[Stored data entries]
══════════════════════════════
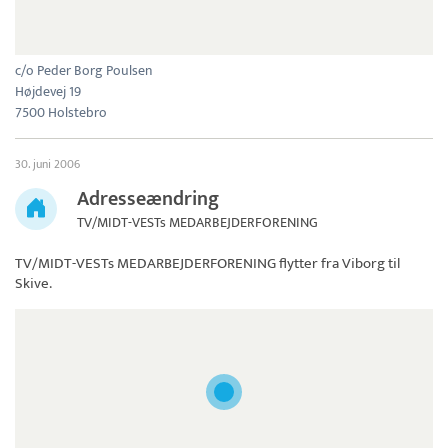
c/o Peder Borg Poulsen
Højdevej 19
7500 Holstebro
30. juni 2006
Adresseændring
TV/MIDT-VESTs MEDARBEJDERFORENING
TV/MIDT-VESTs MEDARBEJDERFORENING
flytter fra Viborg til
Skive.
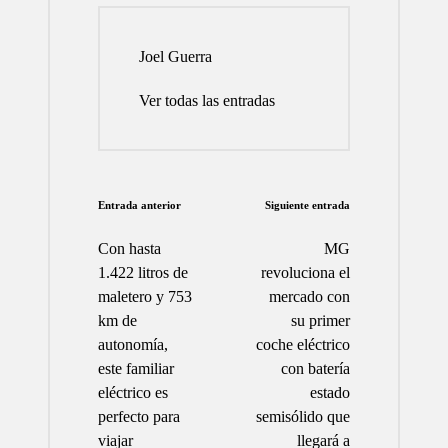
Joel Guerra
Ver todas las entradas
Navegación
Entrada anterior
Siguiente entrada
de
Con hasta
MG
entradas
1.422 litros de
revoluciona el
maletero y 753
mercado con
km de
su primer
autonomía,
coche eléctrico
este familiar
con batería
eléctrico es
estado
perfecto para
semisólido que
viajar
llegará a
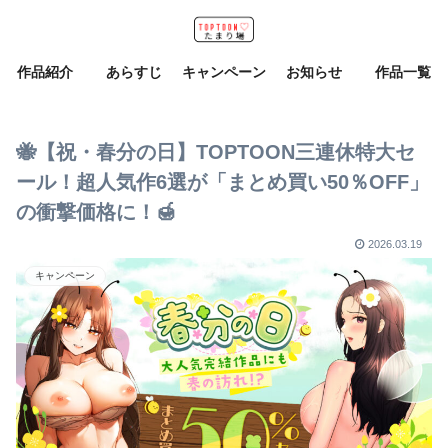
作品紹介
あらすじ
キャンペーン
お知らせ
作品一覧
🐝【祝・春分の日】TOPTOON三連休特大セ
ール！超人気作6選が「まとめ買い50％OFF」
の衝撃価格に！🍯
2026.03.19
キャンペーン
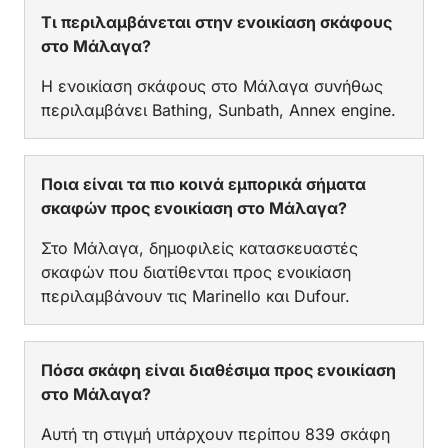
Τι περιλαμβάνεται στην ενοικίαση σκάφους
στο Μάλαγα?
Η ενοικίαση σκάφους στο Μάλαγα συνήθως
περιλαμβάνει Bathing, Sunbath, Annex engine.
Ποια είναι τα πιο κοινά εμπορικά σήματα
σκαφών προς ενοικίαση στο Μάλαγα?
Στο Μάλαγα, δημοφιλείς κατασκευαστές
σκαφών που διατίθενται προς ενοικίαση
περιλαμβάνουν τις Marinello και Dufour.
Πόσα σκάφη είναι διαθέσιμα προς ενοικίαση
στο Μάλαγα?
Αυτή τη στιγμή υπάρχουν περίπου 839 σκάφη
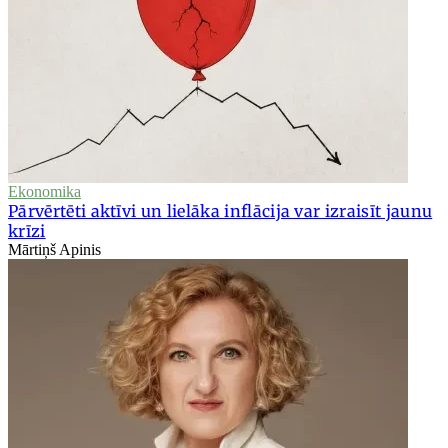
Ekonomika
Pārvērtēti aktīvi un lielāka inflācija var izraisīt jaunu
krīzi
Mārtiņš Apinis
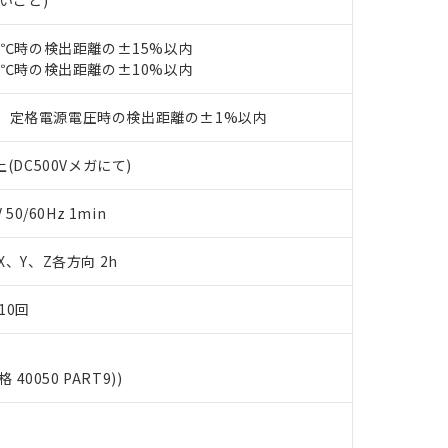
ないこと)
品・サービスに関するお客様との取引・商談に必要な範囲で利用す
合意する
キャンセル
書をダウンロードすることができます。
利用者とは、
"個人情報の共同利用に関して"
の「1.共同利用者の
23℃時の検出距離の±15%以内
します。
23℃時の検出距離の±10%以内
10物質）の非含有証明書
明書（当社基準）
日時点で非含有を証明するもので、過去に遡って非含有を証明するも
、定格電源電圧時の検出距離の±1%以内
令のフタル酸エステル類４物質の対応では、対応完了までの期間は出
備考欄に対応日を記載しておりました。
(DC500Vメガにて)
品への在庫切替を完了していることから、特段のことがない限り、20
す。
0/60Hz 1min
 X、Y、Z各方向 2h
10回
格 40050 PART9))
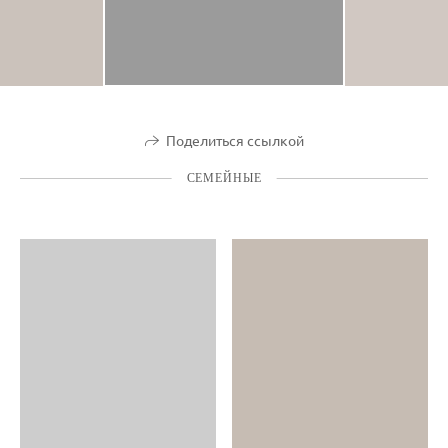
Поделиться ссылкой
СЕМЕЙНЫЕ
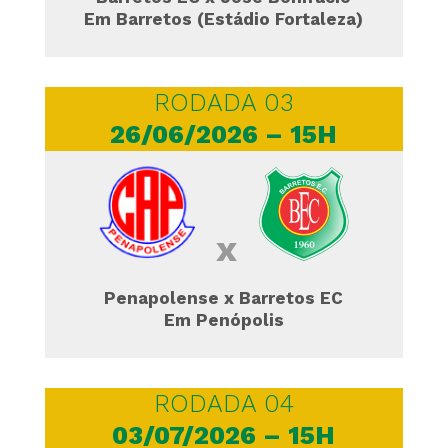
Em Barretos (Estádio Fortaleza)
RODADA 03
26/06/2026 – 15H
x
Penapolense x Barretos EC
Em Penópolis
RODADA 04
03/07/2026 – 15H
══════════════════════════════
**Problem:** Without the pictures, give back the entries exactly.

**Response area:**
c/o Peder Borg Poulsen
Højdevej 19
7500 Holstebro
30. juni 2006
Adresseændring
TV/MIDT-VESTs MEDARBEJDERFORENING
TV/MIDT-VESTs MEDARBEJDERFORENING
flytter fra Viborg til
Skive.
Joel Guerra
Ver todas las entradas
Navegación
Entrada anterior
Siguiente entrada
de
Con hasta
MG
entradas
1.422 litros de
revoluciona el
maletero y 753
mercado con
km de
su primer
autonomía,
coche eléctrico
este familiar
con batería
eléctrico es
estado
perfecto para
semisólido que
viajar
llegará a
作品紹介
あらすじ
キャンペーン
お知らせ
作品一覧
🐝【祝・春分の日】TOPTOON三連休特大セ
ール！超人気作6選が「まとめ買い50％OFF」
の衝撃価格に！🍯
2026.03.19
キャンペーン
Τι περιλαμβάνεται στην ενοικίαση σκάφους
στο Μάλαγα?
Η ενοικίαση σκάφους στο Μάλαγα συνήθως
περιλαμβάνει Bathing, Sunbath, Annex engine.
Ποια είναι τα πιο κοινά εμπορικά σήματα
σκαφών προς ενοικίαση στο Μάλαγα?
Στο Μάλαγα, δημοφιλείς κατασκευαστές
σκαφών που διατίθενται προς ενοικίαση
περιλαμβάνουν τις Marinello και Dufour.
Πόσα σκάφη είναι διαθέσιμα προς ενοικίαση
στο Μάλαγα?
Αυτή τη στιγμή υπάρχουν περίπου 839 σκάφη
Ekonomika
Pārvērtēti aktīvi un lielāka inflācija var izraisīt jaunu
krīzi
Mārtiņš Apinis
ないこと)
品・サービスに関するお客様との取引・商談に必要な範囲で利用す
合意する
キャンセル
書をダウンロードすることができます。
利用者とは、
"個人情報の共同利用に関して"
の「1.共同利用者の
23℃時の検出距離の±15%以内
します。
23℃時の検出距離の±10%以内
10物質）の非含有証明書
明書（当社基準）
日時点で非含有を証明するもので、過去に遡って非含有を証明するも
、定格電源電圧時の検出距離の±1%以内
令のフタル酸エステル類４物質の対応では、対応完了までの期間は出
備考欄に対応日を記載しておりました。
(DC500Vメガにて)
品への在庫切替を完了していることから、特段のことがない限り、20
す。
0/60Hz 1min
 X、Y、Z各方向 2h
10回
格 40050 PART9))
Поделиться ссылкой
СЕМЕЙНЫЕ
Em Barretos (Estádio Fortaleza)
RODADA 03
26/06/2026 – 15H
x
Penapolense x Barretos EC
Em Penópolis
RODADA 04
03/07/2026 – 15H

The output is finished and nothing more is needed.